I have seen examples of using .Count() but these have always been for the first navigation property i.e. number of orders per customer.
Would appreciate some guidance here.
Something like this should work, where context is your DbContext instance.
It will return an IEnumerable<dynamic>, although obviously you could make a class to hold the results.
// The product to count
var productId = 12345;
context.Customers.Include("Orders.OrderLineItems.Products")
.Select(customer =>
new {
CustomerName = customer.Name,
ProductCount = customer.Orders
.SelectMany(o => o.OrderLineItems)
.SelectMany(i => i.Products.Where(p => p.Id = productId).Count()
});
The Include() extension method is useful, it will make sure that the resulting SQL query joins the relevant tables together - otherwise multiple queries would be executed for each customer (one to get orders, another for line items and a final one for products).
This is my real world example.
I have 4 tables:
Person
Plan
Coverage
CoveredMembers
Each person can have many plans, each of those plans can have many coverages. Each of those coverages can have many CoveredMembers.
I need a query that will apply a filter on Plan.PlanType == 1 and CoveredMembers.TermDate == null.
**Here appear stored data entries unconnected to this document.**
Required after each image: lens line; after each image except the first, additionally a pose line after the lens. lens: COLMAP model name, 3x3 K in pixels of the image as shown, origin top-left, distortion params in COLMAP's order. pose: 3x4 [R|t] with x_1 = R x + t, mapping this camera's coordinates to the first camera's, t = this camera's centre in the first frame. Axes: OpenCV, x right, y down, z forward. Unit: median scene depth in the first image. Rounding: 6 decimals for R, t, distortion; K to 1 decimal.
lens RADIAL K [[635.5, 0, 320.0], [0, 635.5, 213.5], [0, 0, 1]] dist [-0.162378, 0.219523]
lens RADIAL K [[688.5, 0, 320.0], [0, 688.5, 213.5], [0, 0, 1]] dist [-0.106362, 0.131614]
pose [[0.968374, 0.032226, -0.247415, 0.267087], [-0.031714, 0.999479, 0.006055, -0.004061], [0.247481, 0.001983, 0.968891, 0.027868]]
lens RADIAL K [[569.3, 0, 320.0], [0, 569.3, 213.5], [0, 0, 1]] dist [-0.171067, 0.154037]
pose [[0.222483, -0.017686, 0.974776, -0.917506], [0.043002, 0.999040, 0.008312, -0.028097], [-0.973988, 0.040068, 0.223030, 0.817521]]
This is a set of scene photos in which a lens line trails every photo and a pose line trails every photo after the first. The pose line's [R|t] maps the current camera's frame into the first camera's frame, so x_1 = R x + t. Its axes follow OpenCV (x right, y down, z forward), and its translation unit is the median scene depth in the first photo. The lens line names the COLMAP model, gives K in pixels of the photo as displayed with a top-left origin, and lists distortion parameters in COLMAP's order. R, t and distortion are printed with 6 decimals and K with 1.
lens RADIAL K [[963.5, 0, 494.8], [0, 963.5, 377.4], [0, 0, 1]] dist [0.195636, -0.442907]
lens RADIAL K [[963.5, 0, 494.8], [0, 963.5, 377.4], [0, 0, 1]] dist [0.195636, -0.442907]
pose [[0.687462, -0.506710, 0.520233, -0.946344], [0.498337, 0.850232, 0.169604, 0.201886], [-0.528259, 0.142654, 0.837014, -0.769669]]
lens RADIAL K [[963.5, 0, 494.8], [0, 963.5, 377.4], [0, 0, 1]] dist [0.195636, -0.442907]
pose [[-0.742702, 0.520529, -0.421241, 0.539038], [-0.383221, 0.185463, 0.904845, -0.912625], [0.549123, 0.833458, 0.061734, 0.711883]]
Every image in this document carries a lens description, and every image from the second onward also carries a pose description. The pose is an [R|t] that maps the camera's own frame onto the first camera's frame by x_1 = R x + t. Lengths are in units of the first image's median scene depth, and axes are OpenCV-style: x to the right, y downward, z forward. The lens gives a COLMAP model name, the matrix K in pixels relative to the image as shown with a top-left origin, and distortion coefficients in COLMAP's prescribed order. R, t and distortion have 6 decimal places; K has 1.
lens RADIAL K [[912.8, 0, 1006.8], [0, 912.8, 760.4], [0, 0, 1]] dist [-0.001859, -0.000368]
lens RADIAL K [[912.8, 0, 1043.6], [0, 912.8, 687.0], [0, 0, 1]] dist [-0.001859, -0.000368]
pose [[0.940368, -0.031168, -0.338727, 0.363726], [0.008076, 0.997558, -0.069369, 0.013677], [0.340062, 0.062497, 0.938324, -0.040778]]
This query should bring back any person who has a medical type plan that is not terminated.
This SQL statement would do just that:
SELECT Person.*, Plans.*, Coverages.*, CoveredMembers.*
FROM Person P
INNER JOIN Plan PL ON P.PersonID = PL.PersonID
INNER JOIN Coverage C on PL.PlanID = C.PlanID
INNER JOIN CoveredMember CM on C.CoverageID = CM.CoverageID
WHERE CM.TermDate = NULL AND PL.PlanType = 1
I have figured out how to do this using anonymous types, but I sometimes need to update the data and save back to the database - and anonymous types are read only.
I was given a solution that did work using JOIN but it only brought back the persons (albeit filtered the way I needed). I can then loop through each person:
foreach (var person in persons) {
foreach (var plan in person.Plans{
//do stuff
}
}
But wouldn't that make a db call for each iteration of the loop? I have 500 persons with 3 unterminated medical plans each, so it would call the db 1500 times?
This is why I want to bring the whole data tree from Persons to CoveredMembers back in one shot. Is this not possible?
I believe this is accomplished in two parts:
Your query to determine the people you wish to have returned based on your criteria as discussed in this question previously: Entity framework. Need help filtering results
Properly setting the navigation properties for entities you want brought together to be eagerly loaded: http://msdn.microsoft.com/en-us/data/jj574232.aspx
For example if your Person entity looks like:
public class Person {
public List<Plan> Plans {get; set;}
...
}
When returning data from the dbcontext you can also use explicit eager loading with the include option:
var people = context.People
.Include(p => p.Plans)
.ToList();
....
If these are nested - coverage is part of plan, etc (which it looks like, it goes something like):
var people = context.People
.Include(p => p.Plans.Select(pl=>pl.Coverage).Select(c=>c.CoveredMembers)))
.ToList();
....
I am making some assumptions about your data model here, and my code above probably needs a little tweaking.
EDIT:
I might need someone else to weigh in here, but I don't think you can add the where clause into an include like that (my example above leads you that way a bit by putting the include on the context object, instead return an IQueryable with your conditions set as solved in your first post (without a ToList() called on it) and then use the code you wrote above without the Where clauses:
From first post (you supplied different criteria in this one, but same concept)
var q = from q1 in dbContext.Parent
join q2 in dbContext.Children
on q1.key equals q2.fkey
join q3 in ........
where q4.col1 == 3000
select q1;
Then:
List<Person> people = q.Include(p => p.Plans
.Select(pl => pl.Coverages)
.Select(c => c.CoveredMembers).ToList();
Again, doing this without being able to troubleshoot - I am sure it would take me a few attempts to iron this one out too.